Can someone tell me what would be difference in the loss.backward() automatic optimization, for the following two scenarios for training_step():

Scenario 1:

def training_step(self, batch: list,epochidx):
     x,y = batch
     output = model(x)
     loss = self.loss_func(output,y)

     return loss

Scenario 2:

def training_step(self, batch: list,epochidx):
     x,y = batch
     output = model(x)
     loss = self.loss_func(output,y)
     metric = self.metric(output,y)

     train_log = {"loss":loss,"metric":metric}

     return train_log

What my worry is that loss.backward() in the 2nd scenario does backward for both loss and metric instead of just loss.

I opened the pytorch-lightning files in my conda environment to understand how the automatic optimization is happening if I send a dictionary instead of a Tensor but it didn’t lead to much.

Any help/hint is appreciated. Thanks!

ptrblck · April 15, 2024, 6:50pm

Since this issue is PyTorch-Lightning-specific you might want to cross-post the question into their discussion board.

Xanthan · April 15, 2024, 7:08pm

sure, I will put it their as well. thanks!

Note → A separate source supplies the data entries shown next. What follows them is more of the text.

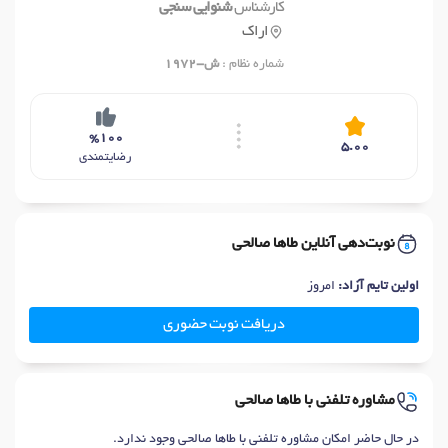
کارشناس
شنوایی سنجی
اراک
شماره نظام :
ش-1972
%100
5.00
رضایتمندی
نوبت‌دهی آنلاین طاها صالحی
اولین تایم آزاد:
امروز
دریافت نوبت حضوری
مشاوره تلفنی با طاها صالحی
در حال حاضر امکان مشاوره تلفنی با طاها صالحی وجود ندارد.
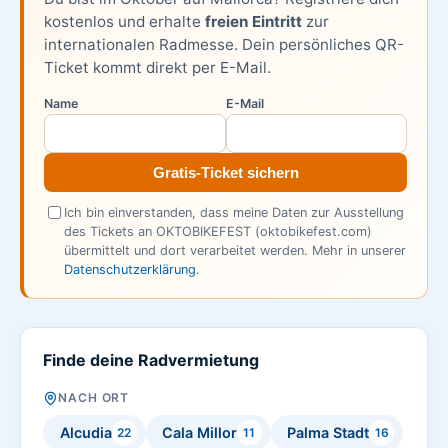
kostenlos und erhalte
freien Eintritt
zur
internationalen Radmesse. Dein persönliches QR-
Ticket kommt direkt per E-Mail.
Name
E-Mail
Gratis-Ticket sichern
Ich bin einverstanden, dass meine Daten zur Ausstellung
des Tickets an OKTOBIKEFEST (oktobikefest.com)
übermittelt und dort verarbeitet werden. Mehr in unserer
Datenschutzerklärung
.
Finde deine Radvermietung
NACH ORT
Alcudia
Cala Millor
Palma Stadt
22
11
16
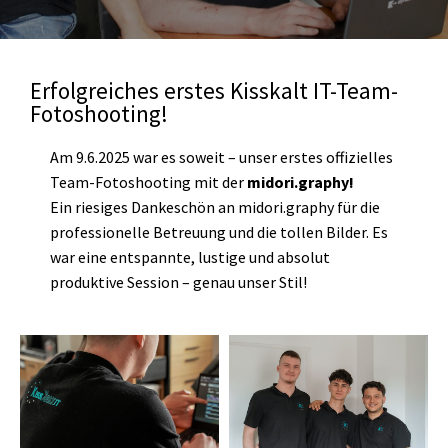
Erfolgreiches erstes Kisskalt IT-Team-
Fotoshooting!
Am 9.6.2025 war es soweit – unser erstes offizielles
Team-Fotoshooting mit der
midori.graphy
!
Ein riesiges Dankeschön an
midori.graphy
für die
professionelle Betreuung und die tollen Bilder. Es
war eine entspannte, lustige und absolut
produktive Session – genau unser Stil!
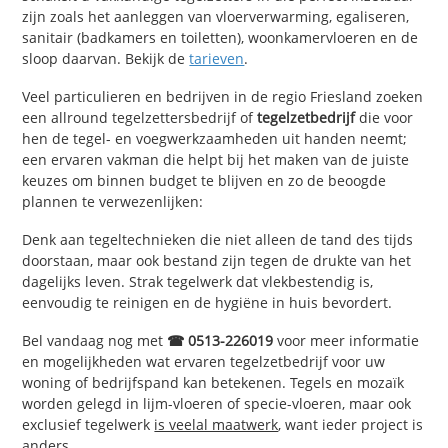
zijn zoals het aanleggen van vloerverwarming, egaliseren,
sanitair (badkamers en toiletten), woonkamervloeren en de
sloop daarvan. Bekijk de
tarieven
.
Veel particulieren en bedrijven in de regio Friesland zoeken
een allround tegelzettersbedrijf of
tegelzetbedrijf
die voor
hen de tegel- en voegwerkzaamheden uit handen neemt;
een ervaren vakman die helpt bij het maken van de juiste
keuzes om binnen budget te blijven en zo de beoogde
plannen te verwezenlijken:
Denk aan tegeltechnieken die niet alleen de tand des tijds
doorstaan, maar ook bestand zijn tegen de drukte van het
dagelijks leven. Strak tegelwerk dat vlekbestendig is,
eenvoudig te reinigen en de hygiëne in huis bevordert.
Bel vandaag nog met
☎ 0513-226019
voor meer informatie
en mogelijkheden wat ervaren tegelzetbedrijf voor uw
woning of bedrijfspand kan betekenen. Tegels en mozaïk
worden gelegd in lijm-vloeren of specie-vloeren, maar ook
exclusief tegelwerk
is veelal maatwerk
, want ieder project is
anders.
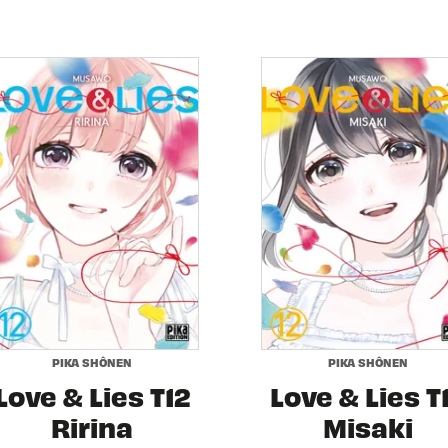
PIKA SHÔNEN
PIKA SHÔNEN
Love & Lies T12
Love & Lies T
Ririna
Misaki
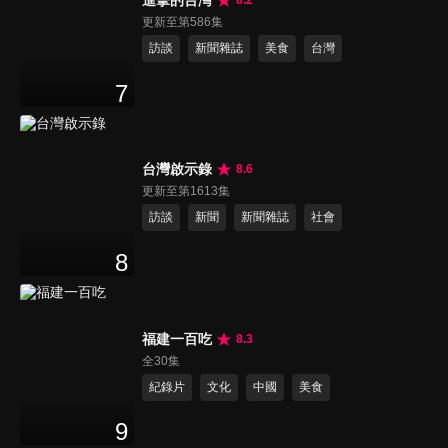
更新至第586集
訪談
新聞雜誌
美食
台灣
7
台灣啟示錄
8.6
更新至第1613集
訪談
新聞
新聞雜誌
社會
8
福建一百吃
8.3
全30集
紀錄片
文化
中國
美食
9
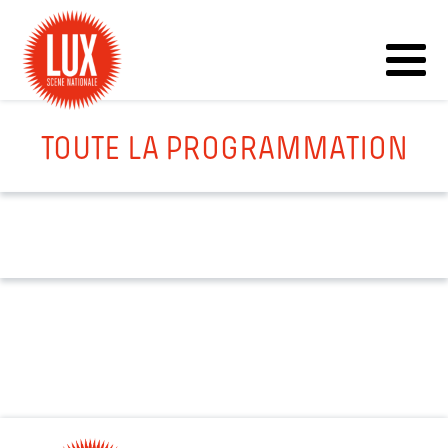
TOUTE LA PROGRAMMATION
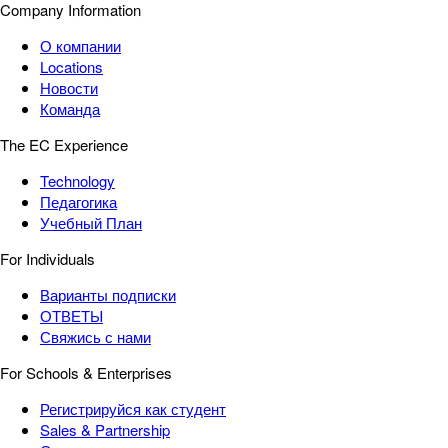
Company Information
О компании
Locations
Новости
Команда
The EC Experience
Technology
Педагогика
Учебный План
For Individuals
Варианты подписки
ОТВЕТЫ
Свяжись с нами
For Schools & Enterprises
Регистрируйся как студент
Sales & Partnership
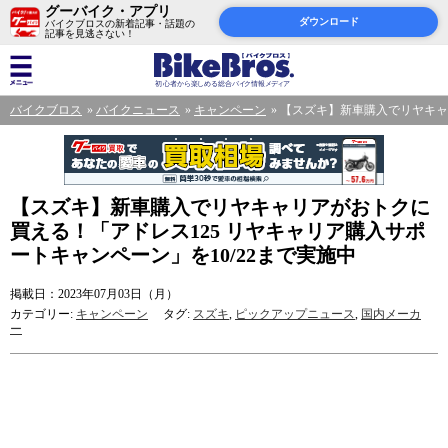
グーバイク・アプリ
ダウンロード
バイクブロスの新着記事・話題の
記事を見逃さない！
バイクブロス
バイクニュース
キャンペーン
【スズキ】新車購入でリヤキャリ
【スズキ】新車購入でリヤキャリアがおトクに
買える！「アドレス125 リヤキャリア購入サポ
ートキャンペーン」を10/22まで実施中
掲載日：2023年07月03日（月）
カテゴリー:
キャンペーン
タグ:
スズキ
,
ピックアップニュース
,
国内メーカ
ー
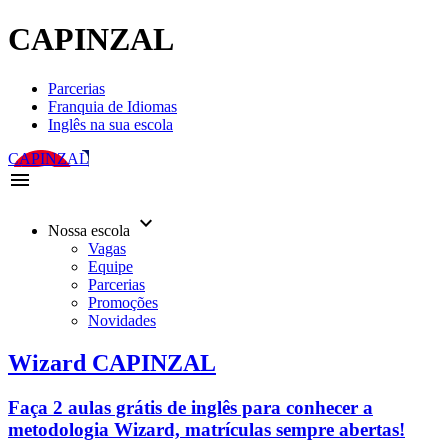
CAPINZAL
Parcerias
Franquia de Idiomas
Inglês na sua escola
CAPINZAL
menu
keyboard_arrow_down
Nossa escola
Vagas
Equipe
Parcerias
Promoções
Novidades
Wizard CAPINZAL
Faça 2 aulas grátis de inglês para conhecer a
metodologia Wizard, matrículas sempre abertas!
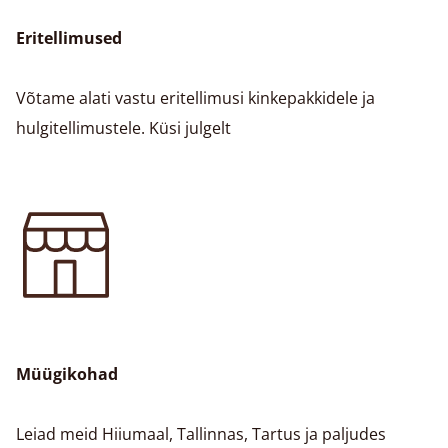
Eritellimused
Võtame alati vastu eritellimusi kinkepakkidele ja
hulgitellimustele. Küsi julgelt
Müügikohad
Leiad meid Hiiumaal, Tallinnas, Tartus ja paljudes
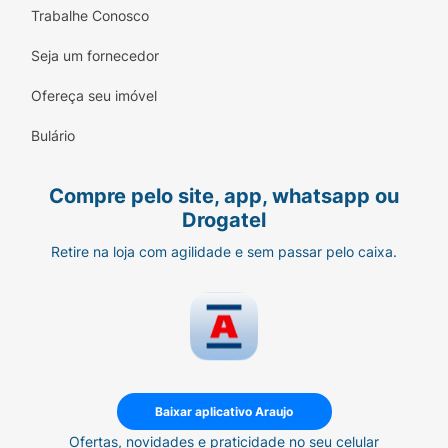
Trabalhe Conosco
Seja um fornecedor
Ofereça seu imóvel
Bulário
Compre pelo site, app, whatsapp ou
Drogatel
Retire na loja com agilidade e sem passar pelo caixa.
Baixar aplicativo Araujo
Ofertas, novidades e praticidade no seu celular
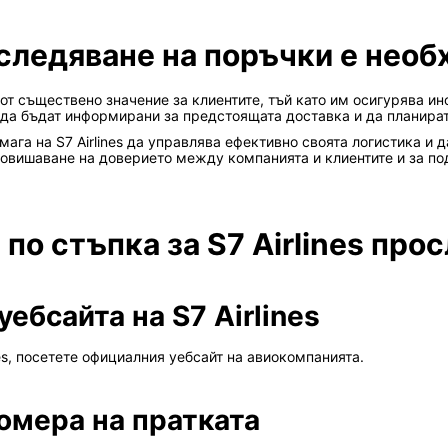
оследяване на поръчки е нео
 е от съществено значение за клиентите, тъй като им осигурява
е да бъдат информирани за предстоящата доставка и да планира
ага на S7 Airlines да управлява ефективно своята логистика и 
 повишаване на доверието между компанията и клиентите и за п
по стъпка за S7 Airlines про
уебсайта на S7 Airlines
nes, посетете официалния уебсайт на авиокомпанията.
омера на пратката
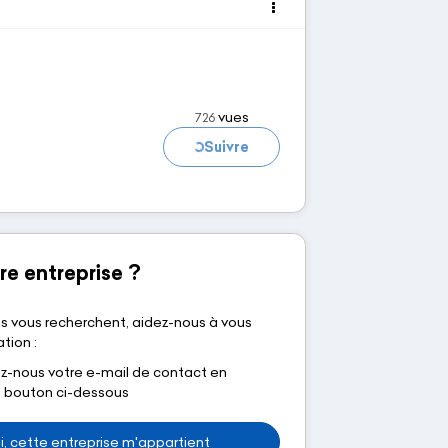
vues
726
Suivre
Chargement...
re entreprise ?
s vous recherchent, aidez-nous à vous
tion :
nous votre e-mail de contact en
le bouton ci-dessous
i, cette entreprise m'appartient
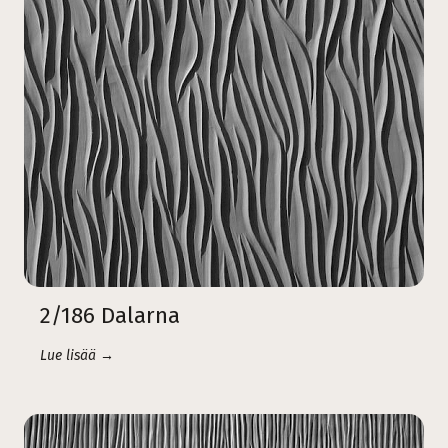
2/186 Dalarna
Lue lisää →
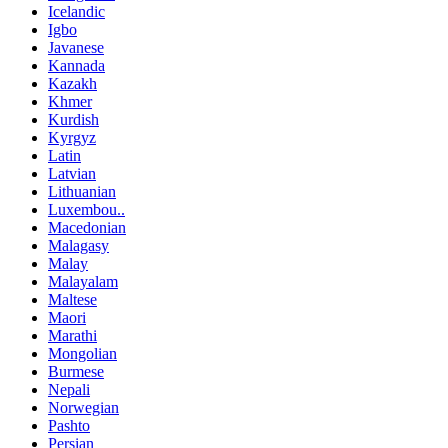
Icelandic
Igbo
Javanese
Kannada
Kazakh
Khmer
Kurdish
Kyrgyz
Latin
Latvian
Lithuanian
Luxembou..
Macedonian
Malagasy
Malay
Malayalam
Maltese
Maori
Marathi
Mongolian
Burmese
Nepali
Norwegian
Pashto
Persian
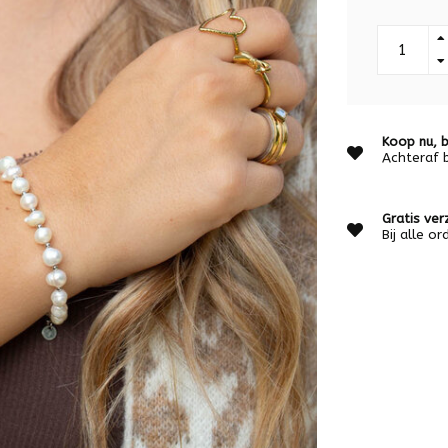
Koop nu, b
Achteraf 
Gratis ver
Bij alle o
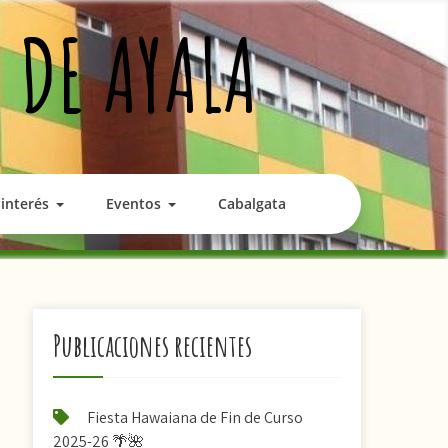
 DE AYALA
interés
Eventos
Cabalgata
Publicaciones recientes
Fiesta Hawaiana de Fin de Curso
2025-26 🌴🌺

I would like to know in your experience, did a model training yield different results when tried with scenario 2 (compared with scenario 1)

NilsB · April 15, 2024, 7:57pm

When you return a dict in the “training_step” method pytorch lightning will look specifically for the “loss” key in the dict for the automatic optimization and use only this for the backprop.
It’s not that clearly stated, but you can also find it here in the docs.
So there wouldn’t be any differences in regard to optimization between your two scenarios.

Xanthan · April 16, 2024, 5:55am

@NilsB , thanks for the amazing find. This is exactly what I wanted to know.

So, like you said and what’s mentioned in your link, there should ideally be no difference in training when encountered with scenario 1 and scenario 2.